Finding the balance between providing an acceptable level of risk, as well as challenges that help kids be more resilient and able to cope with stress, is critical. Kids with no challenges, no risk, and no stress are not likely to develop much character. On the other hand, the lowest performing kids academically are often those who live in high stress environments not of their choosing. Having the fight or flight response triggered almost constantly in day to day life is antithetical to learning or healthy development. The adrenalized, cortisol reaction makes concentration very difficult and causes major health problems which persist throughout their lives.

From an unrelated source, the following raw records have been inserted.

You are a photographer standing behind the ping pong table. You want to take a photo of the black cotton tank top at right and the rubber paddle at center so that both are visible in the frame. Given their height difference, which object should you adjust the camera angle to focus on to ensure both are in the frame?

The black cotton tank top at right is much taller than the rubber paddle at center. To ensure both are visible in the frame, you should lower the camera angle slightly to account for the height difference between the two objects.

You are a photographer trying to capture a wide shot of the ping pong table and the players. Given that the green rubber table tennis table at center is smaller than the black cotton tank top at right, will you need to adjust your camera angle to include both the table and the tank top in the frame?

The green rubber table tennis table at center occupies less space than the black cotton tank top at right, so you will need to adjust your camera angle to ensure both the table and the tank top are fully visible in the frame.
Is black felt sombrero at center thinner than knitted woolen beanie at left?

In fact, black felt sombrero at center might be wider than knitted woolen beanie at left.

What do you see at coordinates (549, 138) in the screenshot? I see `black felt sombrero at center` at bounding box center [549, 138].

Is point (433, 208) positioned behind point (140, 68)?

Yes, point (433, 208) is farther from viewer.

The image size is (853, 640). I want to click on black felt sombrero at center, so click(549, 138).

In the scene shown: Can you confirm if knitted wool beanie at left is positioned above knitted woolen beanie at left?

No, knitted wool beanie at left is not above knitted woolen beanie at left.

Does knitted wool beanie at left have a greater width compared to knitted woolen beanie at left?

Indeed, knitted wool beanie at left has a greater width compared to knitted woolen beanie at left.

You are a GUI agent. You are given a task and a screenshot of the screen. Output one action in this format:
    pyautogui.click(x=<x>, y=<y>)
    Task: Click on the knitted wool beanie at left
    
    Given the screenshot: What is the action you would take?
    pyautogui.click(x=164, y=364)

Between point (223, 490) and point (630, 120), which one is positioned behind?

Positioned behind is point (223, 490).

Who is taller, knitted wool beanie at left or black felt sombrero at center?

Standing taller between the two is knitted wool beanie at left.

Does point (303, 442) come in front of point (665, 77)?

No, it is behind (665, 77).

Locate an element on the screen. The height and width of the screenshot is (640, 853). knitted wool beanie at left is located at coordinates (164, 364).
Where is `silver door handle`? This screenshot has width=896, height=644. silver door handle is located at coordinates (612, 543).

Parks, of course, allow a safe place for kids and adults to de-stress the bad stress while also providing challenges that encourage the good stress, like climbing to the top of the climbing sculpture, meeting new playmates, having unstructured play in the woods, or competing on the soccer field. Active living has gained acknowledgement in the public health realm as being vital for our health. I suspect that the next big wave will be about the importance of interacting with the natural world and how vital that is to our health. This is already happening to some extent, with lots of research to back it up. Some key findings are referenced in the article linked above.

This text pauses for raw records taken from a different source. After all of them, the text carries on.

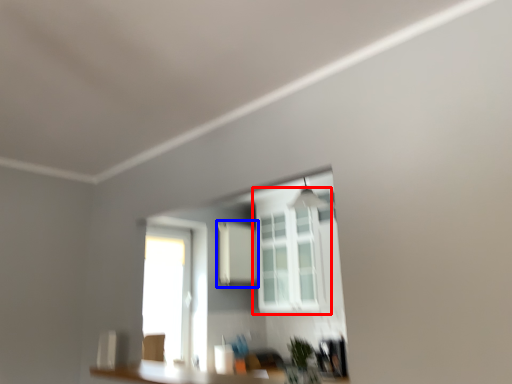
Question: Which object appears farthest to the camera in this image, window (highlighted by a red box) or medicine cabinet (highlighted by a blue box)?

Choices:
 (A) window
 (B) medicine cabinet

Answer: (B)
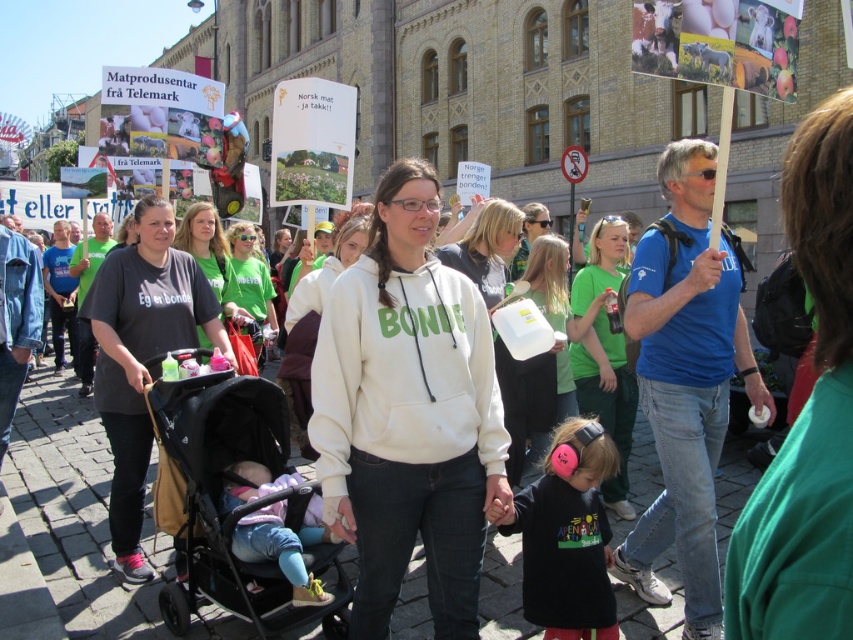
Looking at this image, you are standing at the point marked by the coordinates point at (376,372). You want to walk to the historic building with arched windows. The distance between you and the building is 79.13 feet. If you walk at a speed of 3 feet per second, how many seconds will it take you to reach the building?

The distance between the point at (376,372) and the historic building with arched windows is 79.13 feet. At a speed of 3 feet per second, it will take 79.13 divided by 3, which is approximately 26.38 seconds to reach the building.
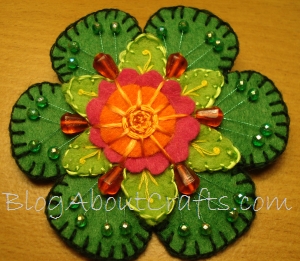
Locate an element on the screen. corners is located at coordinates (291, 253), (5, 252), (4, 5), (294, 4).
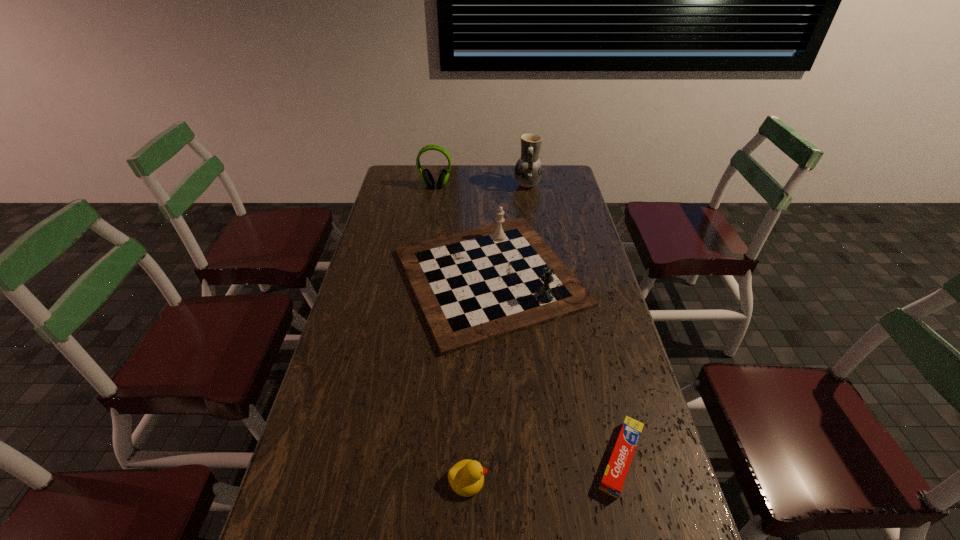
This screenshot has width=960, height=540. Identify the location of pottery. pyautogui.click(x=528, y=170).

Identify the location of the fourth shortest object. (427, 178).

Find the location of a particular element. Image resolution: width=960 pixels, height=540 pixels. gameboard is located at coordinates (475, 286).

I want to click on the third shortest object, so click(x=475, y=286).

Where is `the fourth tallest object`? The image size is (960, 540). the fourth tallest object is located at coordinates (466, 477).

The width and height of the screenshot is (960, 540). I want to click on the shortest object, so click(615, 474).

Locate an element on the screen. vacant region located 0.100m on either side of the tallest object is located at coordinates (492, 185).

Locate an element on the screen. vacant space located on either side of the tallest object is located at coordinates (492, 185).

What are the coordinates of `free location located on either side of the tallest object` in the screenshot? It's located at (460, 185).

Locate an element on the screen. The width and height of the screenshot is (960, 540). vacant region located on the front of the headset is located at coordinates (432, 211).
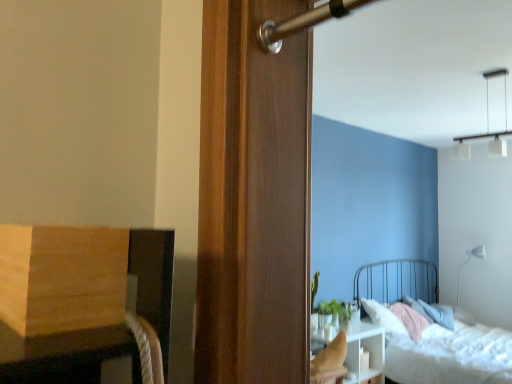
I want to click on vacant region above white glass pendant lights at upper right, which is the first light fixture in top-to-bottom order (from a real-world perspective), so (480, 75).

A quick excerpt from the Daily Mail article:
The report's author, Dr William Bird, the health adviser to Natural England and the organiser of a conference on nature and health, believes children's long-term mental health is at risk. He has compiled evidence that people are healthier and better adjusted if they get out into the countryside, parks or gardens.

Stress levels fall within minutes of seeing green spaces, he says. Even filling a home with flowers and plants can improve concentration and lower stress.

"If children haven't had contact with nature, they never develop a relationship with natural environment and they are unable to use it to cope with stress."

"Studies have shown that people deprived of contact with nature were at greater risk of depression and anxiety. Children are getting less and less unsupervised time in the natural environment."

"They need time playing in the countryside, in parks and in gardens where they can explore, dig up the ground and build dens."